Northern Rockies Psychoanalytic Institute & Society

What is psychoanalysis?  Invented by Sigmund Freud, psychoanalysis originally proved curative of certain neuroses that had resisted other forms of treatment.  It continues today, as a mode of treatment for a broad range of disorders, and as a method of inquiry into pathogenically unrecognized – even refused – elements that disrupt cultural and familial life.  It seeks their expression so as to develop capacities that will allow us to locate the censored – that very censored crucial for survival as a global collective on a finite planet.

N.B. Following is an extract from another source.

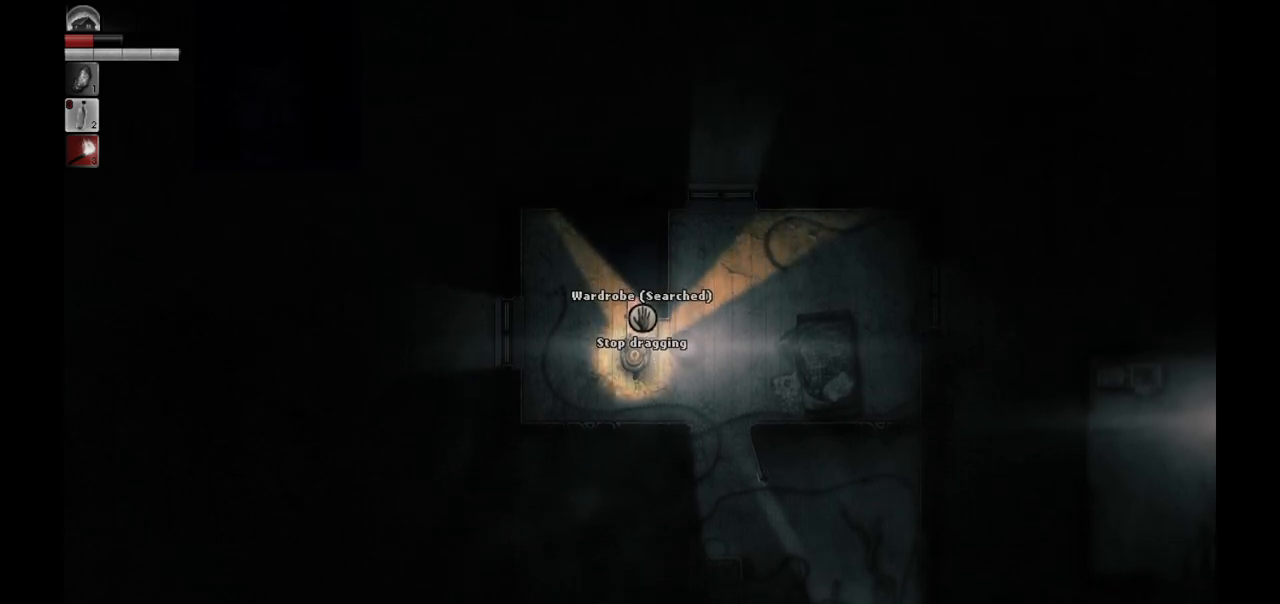
{"buttons": [], "left_stick": "down", "right_stick": "center", "events": []}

Northern Rockies Psychoanalytic Institute & Society (NRPI) is nearing the end of its first decade, the only psychoanalytic institute in the United States north of Colorado and between Minneapolis and Seattle.  We formally opened our doors with the aim of training psychoanalysts in a region where very few people even knew what psychoanalysis is, and we wanted to attempt to bring to this beautiful country what is unique and indispensable about both the intellectual discipline and the form of cure that is psychoanalysis.

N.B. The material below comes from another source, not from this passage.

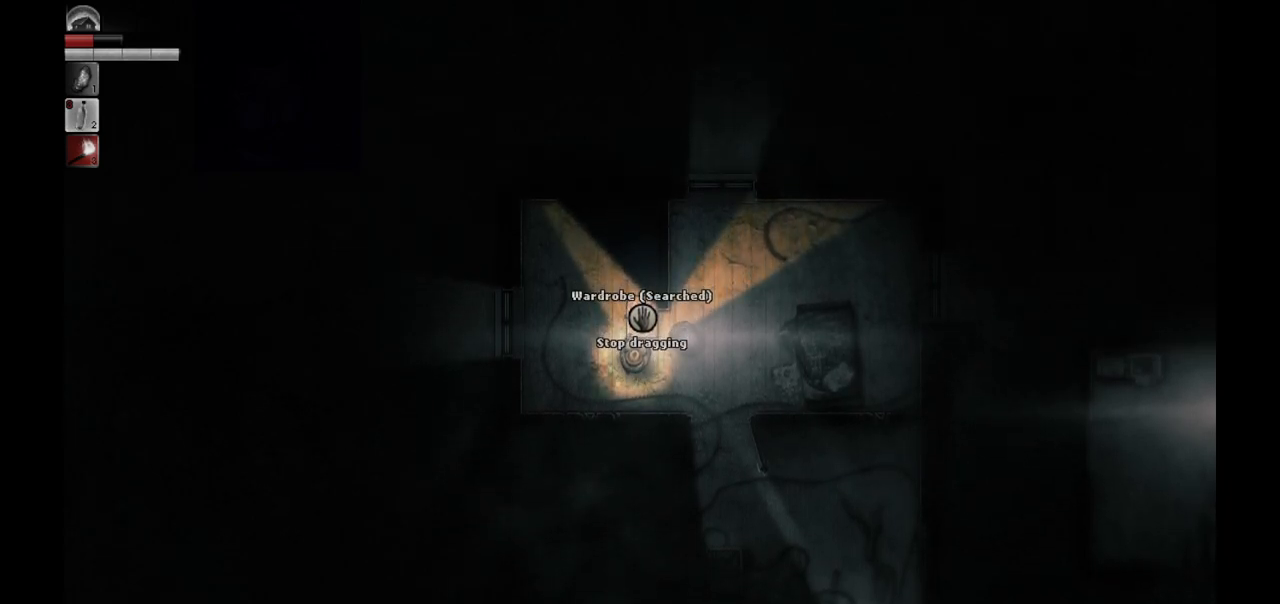
{"buttons": [], "left_stick": "down", "right_stick": "center", "events": []}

In our growing pains, we have grappled with the struggle of competing schools of thought within our discipline, finding ourselves distinctly Freudian while also deeply incorporating the theoretical schools of Lacan; Klein; the British Independent Group; American object relations theory, Modern Psychoanalysis; and the contemporary works of Christopher Bollas, Michael Eigen and Jeffrey Eaton.   Although we cannot be said to be integrating Jungian theory, Paul Watsky has lectured here on two occasions.  Other conference lecturers have included Leo Rangell, Paul Geltner, Christopher Bollas, Jeffrey Eaton, Charles Turk, Anthony Molino, and Barton Evans.

We recently have formally instituted our Center for Cultural Critique and Intervention (CCCI), which aims to bring the insights and capacities of a psychoanalytic praxis to the problems of collective life.  To that end, we have begun a uniquely psychoanalytic approach to group disputes, and started an outreach program to the local and regional community to bring the censored – crucial ideas which, to our peril, have no place in the public’s mind – into public discourse.  The outreach includes traditional, formal presentations or lectures and discussion as well as a film discussion and critique program.